Dr. Mallouk has written and published more than 300 scientific publications and has received multiple honors and awards including the Eberly College of Science Medal from Penn State University in 1998 and the American Chemical Society Award in 2008. Mallouk is also an associate editor of the Journal of the American Chemical Society.

Waynesburg University also hosted Makoto Fujimura Tuesday, Jan. 31, as part of the Rosetta Kormuth DeVito Lecture Series. His lecture, “Generative Thinking – Towards Culture Care Values,” detailed the unity between contemporary art and Christianity.

“There is a line that says you can paint or you can worship, but not both,” Fujimura said. “But faith and art is a relationship.”

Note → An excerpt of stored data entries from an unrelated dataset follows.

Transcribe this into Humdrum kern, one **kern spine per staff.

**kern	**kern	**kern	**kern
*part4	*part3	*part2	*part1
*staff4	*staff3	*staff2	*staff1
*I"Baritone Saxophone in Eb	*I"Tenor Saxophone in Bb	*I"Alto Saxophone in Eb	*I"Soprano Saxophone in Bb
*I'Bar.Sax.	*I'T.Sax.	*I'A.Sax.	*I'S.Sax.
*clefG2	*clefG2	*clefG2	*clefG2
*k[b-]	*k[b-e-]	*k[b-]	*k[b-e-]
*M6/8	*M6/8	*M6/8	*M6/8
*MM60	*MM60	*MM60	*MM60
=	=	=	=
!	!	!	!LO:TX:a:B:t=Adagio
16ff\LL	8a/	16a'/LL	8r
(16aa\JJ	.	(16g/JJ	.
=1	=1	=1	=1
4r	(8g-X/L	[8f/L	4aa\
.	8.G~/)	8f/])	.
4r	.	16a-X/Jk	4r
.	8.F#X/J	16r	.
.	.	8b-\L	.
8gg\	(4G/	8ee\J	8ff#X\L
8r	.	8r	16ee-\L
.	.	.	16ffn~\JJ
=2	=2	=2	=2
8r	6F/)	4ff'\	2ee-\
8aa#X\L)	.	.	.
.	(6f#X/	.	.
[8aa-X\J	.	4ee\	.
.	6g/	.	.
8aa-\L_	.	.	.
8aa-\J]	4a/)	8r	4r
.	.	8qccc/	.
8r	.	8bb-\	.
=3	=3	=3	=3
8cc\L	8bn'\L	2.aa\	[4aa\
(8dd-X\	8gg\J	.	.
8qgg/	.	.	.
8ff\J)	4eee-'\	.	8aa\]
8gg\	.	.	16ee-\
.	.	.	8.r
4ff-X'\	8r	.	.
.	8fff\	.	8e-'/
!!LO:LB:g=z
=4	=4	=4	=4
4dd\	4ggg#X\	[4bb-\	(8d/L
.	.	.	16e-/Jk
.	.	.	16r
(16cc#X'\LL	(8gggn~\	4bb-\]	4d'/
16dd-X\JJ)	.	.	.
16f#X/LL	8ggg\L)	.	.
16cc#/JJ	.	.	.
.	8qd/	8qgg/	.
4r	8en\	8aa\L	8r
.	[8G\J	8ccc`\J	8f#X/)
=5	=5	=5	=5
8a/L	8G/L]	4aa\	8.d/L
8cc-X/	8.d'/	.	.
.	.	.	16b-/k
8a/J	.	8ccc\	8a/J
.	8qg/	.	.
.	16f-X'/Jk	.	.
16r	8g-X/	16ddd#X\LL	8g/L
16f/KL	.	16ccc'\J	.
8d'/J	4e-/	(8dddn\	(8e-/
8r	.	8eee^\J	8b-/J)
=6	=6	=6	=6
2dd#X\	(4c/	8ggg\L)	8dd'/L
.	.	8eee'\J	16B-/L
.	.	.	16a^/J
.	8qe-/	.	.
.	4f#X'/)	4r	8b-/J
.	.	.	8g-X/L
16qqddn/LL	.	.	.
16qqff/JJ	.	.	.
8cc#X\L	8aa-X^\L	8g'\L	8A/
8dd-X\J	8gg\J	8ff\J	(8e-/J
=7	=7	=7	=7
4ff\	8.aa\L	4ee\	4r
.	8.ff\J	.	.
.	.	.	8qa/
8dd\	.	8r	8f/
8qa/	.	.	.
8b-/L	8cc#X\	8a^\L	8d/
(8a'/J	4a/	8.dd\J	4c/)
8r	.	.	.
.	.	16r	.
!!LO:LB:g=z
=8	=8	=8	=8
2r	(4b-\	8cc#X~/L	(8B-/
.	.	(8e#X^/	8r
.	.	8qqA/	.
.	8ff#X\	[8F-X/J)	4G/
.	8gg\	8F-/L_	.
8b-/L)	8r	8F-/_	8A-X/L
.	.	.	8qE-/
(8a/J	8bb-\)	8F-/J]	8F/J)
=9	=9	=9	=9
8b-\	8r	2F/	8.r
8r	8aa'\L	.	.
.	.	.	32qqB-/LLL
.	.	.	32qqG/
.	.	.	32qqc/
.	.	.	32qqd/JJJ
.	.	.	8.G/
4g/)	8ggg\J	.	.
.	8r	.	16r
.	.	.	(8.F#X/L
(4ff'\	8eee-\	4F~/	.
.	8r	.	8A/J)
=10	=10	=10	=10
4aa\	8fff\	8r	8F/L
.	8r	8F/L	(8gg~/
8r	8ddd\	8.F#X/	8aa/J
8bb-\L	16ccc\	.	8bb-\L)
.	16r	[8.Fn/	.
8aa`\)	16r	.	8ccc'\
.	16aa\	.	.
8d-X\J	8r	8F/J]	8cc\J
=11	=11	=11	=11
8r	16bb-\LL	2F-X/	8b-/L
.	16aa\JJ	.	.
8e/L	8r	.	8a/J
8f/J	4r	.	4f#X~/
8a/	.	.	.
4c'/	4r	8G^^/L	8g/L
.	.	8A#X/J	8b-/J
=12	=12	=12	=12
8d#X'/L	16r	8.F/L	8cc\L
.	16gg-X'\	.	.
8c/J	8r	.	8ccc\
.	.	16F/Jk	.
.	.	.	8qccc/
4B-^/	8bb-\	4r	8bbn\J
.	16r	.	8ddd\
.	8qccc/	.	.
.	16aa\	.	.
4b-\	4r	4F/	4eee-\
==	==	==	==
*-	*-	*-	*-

Fujimura, the founder of the International Arts Movement, a nonprofit organization dedicated to the arts, is a prominent cultural influencer in both secular and faith-based media. His artwork is featured worldwide in many major cities, including New York, Hong Kong and Tokyo.

The Rosetta Kormuth DeVito series was created to explore topics related to business, culture and the arts and addresses a variety of current topics that are of interest to graduate and undergraduate students and the community. The Glenn A. and Jane L. Crosby Lectures brings to the University visiting scholars who are distinguished in their disciplines.

Through generous friends of the University, students receive the unique opportunity to attend these lectures free of charge. Influential speakers distinguished in their respective disciplines give lectures in classes, at chapel and at public events and offer question and answer sessions for interested students, faculty and staff after each presentation.